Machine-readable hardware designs
________________________________________
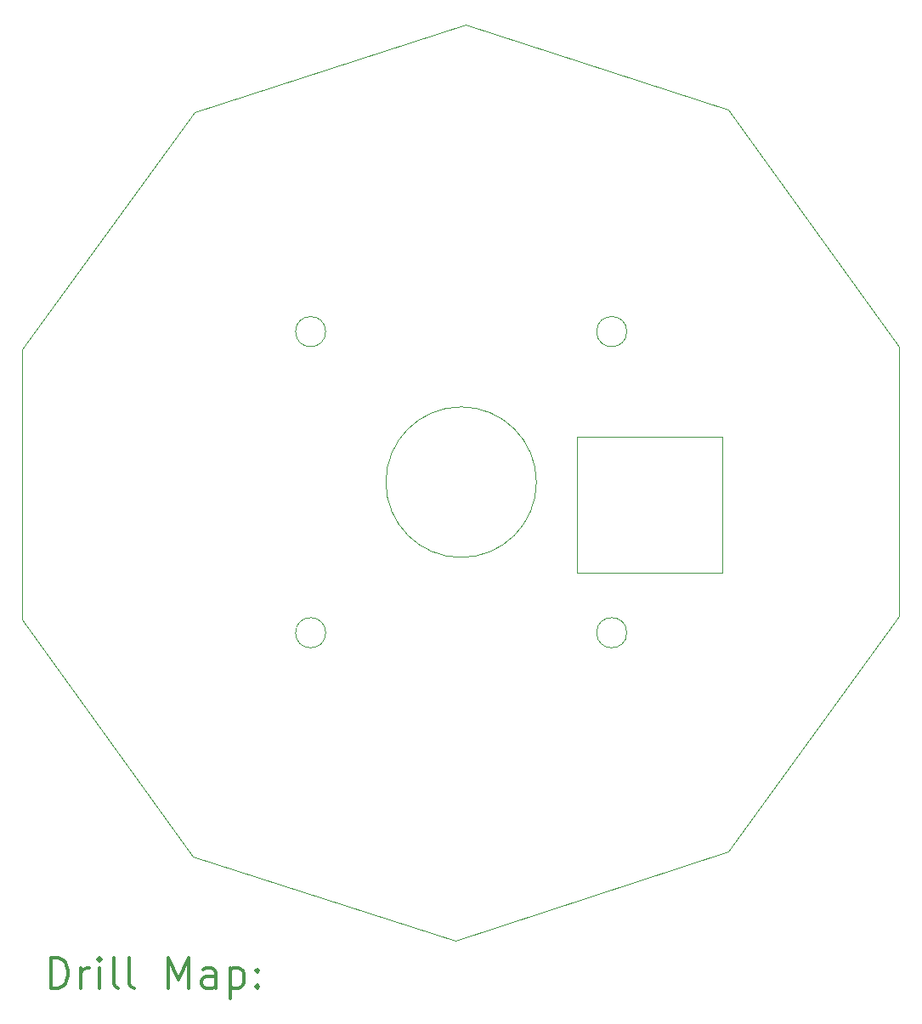
<source format=gbr>
%FSLAX45Y45*%
G04 Gerber Fmt 4.5, Leading zero omitted, Abs format (unit mm)*
G04 Created by KiCad (PCBNEW 5.1.6) date 2020-09-21 17:30:08*
%MOMM*%
%LPD*%
G01*
G04 APERTURE LIST*
%TA.AperFunction,Profile*%
%ADD10C,0.100000*%
%TD*%
%TA.AperFunction,Profile*%
%ADD11C,0.050000*%
%TD*%
%ADD12C,0.200000*%
%ADD13C,0.300000*%
G04 APERTURE END LIST*
D10*
X7048500Y-2438400D02*
X9664700Y-3289300D01*
X4343400Y-3314700D02*
X7048500Y-2438400D01*
X2628900Y-5676900D02*
X4343400Y-3314700D01*
X2628900Y-8369300D02*
X2628900Y-5676900D01*
X4330700Y-10731500D02*
X2628900Y-8369300D01*
X6946900Y-11569700D02*
X4330700Y-10731500D01*
X9664700Y-10680700D02*
X6946900Y-11569700D01*
X11366500Y-8331200D02*
X9664700Y-10680700D01*
X11366500Y-5651500D02*
X11366500Y-8331200D01*
X9664700Y-3289300D02*
X11366500Y-5651500D01*
D11*
X8150000Y-7900000D02*
X8150000Y-6550000D01*
X9600000Y-7900000D02*
X8150000Y-7900000D01*
X9600000Y-6550000D02*
X9600000Y-7900000D01*
X8150000Y-6550000D02*
X9600000Y-6550000D01*
X5650000Y-5500000D02*
G75*
G03*
X5650000Y-5500000I-150000J0D01*
G01*
X5650000Y-8500000D02*
G75*
G03*
X5650000Y-8500000I-150000J0D01*
G01*
X8650000Y-8500000D02*
G75*
G03*
X8650000Y-8500000I-150000J0D01*
G01*
X8650000Y-5500000D02*
G75*
G03*
X8650000Y-5500000I-150000J0D01*
G01*
X7750000Y-7000000D02*
G75*
G03*
X7750000Y-7000000I-750000J0D01*
G01*
D12*
D13*
X2910328Y-12040414D02*
X2910328Y-11740414D01*
X2981757Y-11740414D01*
X3024614Y-11754700D01*
X3053186Y-11783271D01*
X3067471Y-11811843D01*
X3081757Y-11868986D01*
X3081757Y-11911843D01*
X3067471Y-11968986D01*
X3053186Y-11997557D01*
X3024614Y-12026129D01*
X2981757Y-12040414D01*
X2910328Y-12040414D01*
X3210328Y-12040414D02*
X3210328Y-11840414D01*
X3210328Y-11897557D02*
X3224614Y-11868986D01*
X3238900Y-11854700D01*
X3267471Y-11840414D01*
X3296043Y-11840414D01*
X3396043Y-12040414D02*
X3396043Y-11840414D01*
X3396043Y-11740414D02*
X3381757Y-11754700D01*
X3396043Y-11768986D01*
X3410328Y-11754700D01*
X3396043Y-11740414D01*
X3396043Y-11768986D01*
X3581757Y-12040414D02*
X3553186Y-12026129D01*
X3538900Y-11997557D01*
X3538900Y-11740414D01*
X3738900Y-12040414D02*
X3710328Y-12026129D01*
X3696043Y-11997557D01*
X3696043Y-11740414D01*
X4081757Y-12040414D02*
X4081757Y-11740414D01*
X4181757Y-11954700D01*
X4281757Y-11740414D01*
X4281757Y-12040414D01*
X4553186Y-12040414D02*
X4553186Y-11883271D01*
X4538900Y-11854700D01*
X4510328Y-11840414D01*
X4453186Y-11840414D01*
X4424614Y-11854700D01*
X4553186Y-12026129D02*
X4524614Y-12040414D01*
X4453186Y-12040414D01*
X4424614Y-12026129D01*
X4410328Y-11997557D01*
X4410328Y-11968986D01*
X4424614Y-11940414D01*
X4453186Y-11926129D01*
X4524614Y-11926129D01*
X4553186Y-11911843D01*
X4696043Y-11840414D02*
X4696043Y-12140414D01*
X4696043Y-11854700D02*
X4724614Y-11840414D01*
X4781757Y-11840414D01*
X4810328Y-11854700D01*
X4824614Y-11868986D01*
X4838900Y-11897557D01*
X4838900Y-11983271D01*
X4824614Y-12011843D01*
X4810328Y-12026129D01*
X4781757Y-12040414D01*
X4724614Y-12040414D01*
X4696043Y-12026129D01*
X4967471Y-12011843D02*
X4981757Y-12026129D01*
X4967471Y-12040414D01*
X4953186Y-12026129D01*
X4967471Y-12011843D01*
X4967471Y-12040414D01*
X4967471Y-11854700D02*
X4981757Y-11868986D01*
X4967471Y-11883271D01*
X4953186Y-11868986D01*
X4967471Y-11854700D01*
X4967471Y-11883271D01*
M02*

</source>
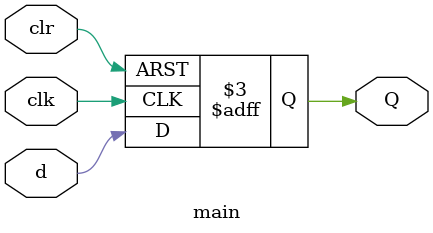
<source format=v>
`timescale 1ns/1ps

module main(
    output reg Q,
    input d, clr, clk
    );

    always @(posedge clk or posedge clr) begin
        if (clr == 1) begin
            Q <= 0;
        end
        else begin
            Q <= d;
        end

    end
endmodule
</source>
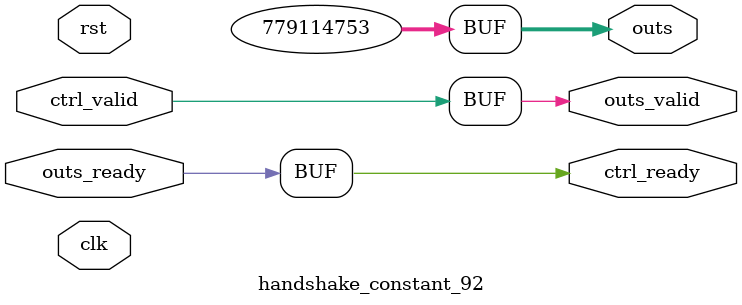
<source format=v>
`timescale 1ns / 1ps
module handshake_constant_92 #(
  parameter DATA_WIDTH = 32  // Default set to 32 bits
) (
  input                       clk,
  input                       rst,
  // Input Channel
  input                       ctrl_valid,
  output                      ctrl_ready,
  // Output Channel
  output [DATA_WIDTH - 1 : 0] outs,
  output                      outs_valid,
  input                       outs_ready
);
  assign outs       = 31'b0101110011100000101100100000001;
  assign outs_valid = ctrl_valid;
  assign ctrl_ready = outs_ready;

endmodule

</source>
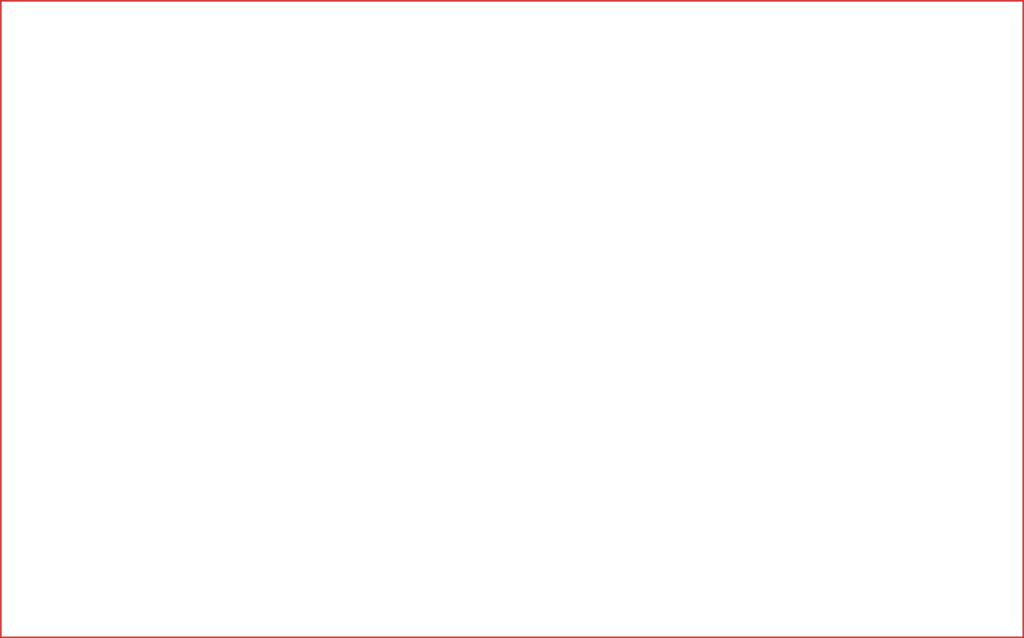
<source format=kicad_pcb>
(kicad_pcb
	(version 20240108)
	(generator "pcbnew")
	(generator_version "8.0")
	(general
		(thickness 1.6)
		(legacy_teardrops no)
	)
	(paper "A4")
	(layers
		(0 "F.Cu" signal)
		(31 "B.Cu" signal)
		(32 "B.Adhes" user "B.Adhesive")
		(33 "F.Adhes" user "F.Adhesive")
		(34 "B.Paste" user)
		(35 "F.Paste" user)
		(36 "B.SilkS" user "B.Silkscreen")
		(37 "F.SilkS" user "F.Silkscreen")
		(38 "B.Mask" user)
		(39 "F.Mask" user)
		(40 "Dwgs.User" user "User.Drawings")
		(41 "Cmts.User" user "User.Comments")
		(42 "Eco1.User" user "User.Eco1")
		(43 "Eco2.User" user "User.Eco2")
		(44 "Edge.Cuts" user)
		(45 "Margin" user)
		(46 "B.CrtYd" user "B.Courtyard")
		(47 "F.CrtYd" user "F.Courtyard")
		(48 "B.Fab" user)
		(49 "F.Fab" user)
		(50 "User.1" user)
		(51 "User.2" user)
		(52 "User.3" user)
		(53 "User.4" user)
		(54 "User.5" user)
		(55 "User.6" user)
		(56 "User.7" user)
		(57 "User.8" user)
		(58 "User.9" user)
	)
	(setup
		(pad_to_mask_clearance 0)
		(allow_soldermask_bridges_in_footprints no)
		(pcbplotparams
			(layerselection 0x00010fc_ffffffff)
			(plot_on_all_layers_selection 0x0000000_00000000)
			(disableapertmacros no)
			(usegerberextensions no)
			(usegerberattributes yes)
			(usegerberadvancedattributes yes)
			(creategerberjobfile yes)
			(dashed_line_dash_ratio 12.000000)
			(dashed_line_gap_ratio 3.000000)
			(svgprecision 4)
			(plotframeref no)
			(viasonmask no)
			(mode 1)
			(useauxorigin no)
			(hpglpennumber 1)
			(hpglpenspeed 20)
			(hpglpendiameter 15.000000)
			(pdf_front_fp_property_popups yes)
			(pdf_back_fp_property_popups yes)
			(dxfpolygonmode yes)
			(dxfimperialunits yes)
			(dxfusepcbnewfont yes)
			(psnegative no)
			(psa4output no)
			(plotreference yes)
			(plotvalue yes)
			(plotfptext yes)
			(plotinvisibletext no)
			(sketchpadsonfab no)
			(subtractmaskfromsilk no)
			(outputformat 1)
			(mirror no)
			(drillshape 1)
			(scaleselection 1)
			(outputdirectory "")
		)
	)
	(net 0 "")
	(gr_rect
		(start 80 43)
		(end 206 121.5)
		(stroke
			(width 0.2)
			(type default)
		)
		(fill none)
		(layer "F.Cu")
		(uuid "c6fd2f31-a777-48ba-976e-e3528ec1384c")
	)
)
</source>
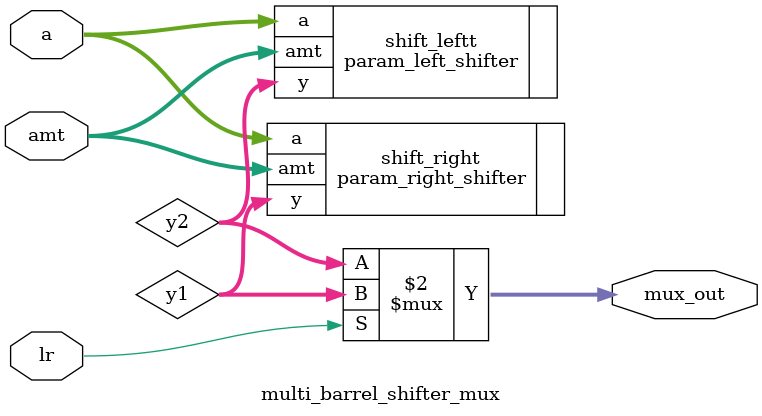
<source format=sv>
`timescale 1ns / 1ps

module multi_barrel_shifter_mux #(parameter N = 3)
(
    input logic [(2**N)-1:0] a,
    input logic [N-1:0] amt,
    input logic lr,
    output logic [(2**N)-1:0] mux_out
    );
    
    //wires
    logic [(2**N)-1:0] y1,y2;
    
    
    param_right_shifter #(.N(N)) shift_right
    (
    .a(a),
    .amt(amt),
    .y(y1)
    );
    
    param_left_shifter #(.N(N)) shift_leftt
    (
    .a(a),
    .amt(amt),
    .y(y2)
    );
    
    always @(*) 
    begin
    mux_out = lr ? y1 : y2;
    end
endmodule


</source>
________________________________________
The lines holding the word "begin" are the answer. Find them in the entries and copy them.

    always @(posedge clk or posedge clr) begin
        if (clr == 1) begin
        else begin
    begin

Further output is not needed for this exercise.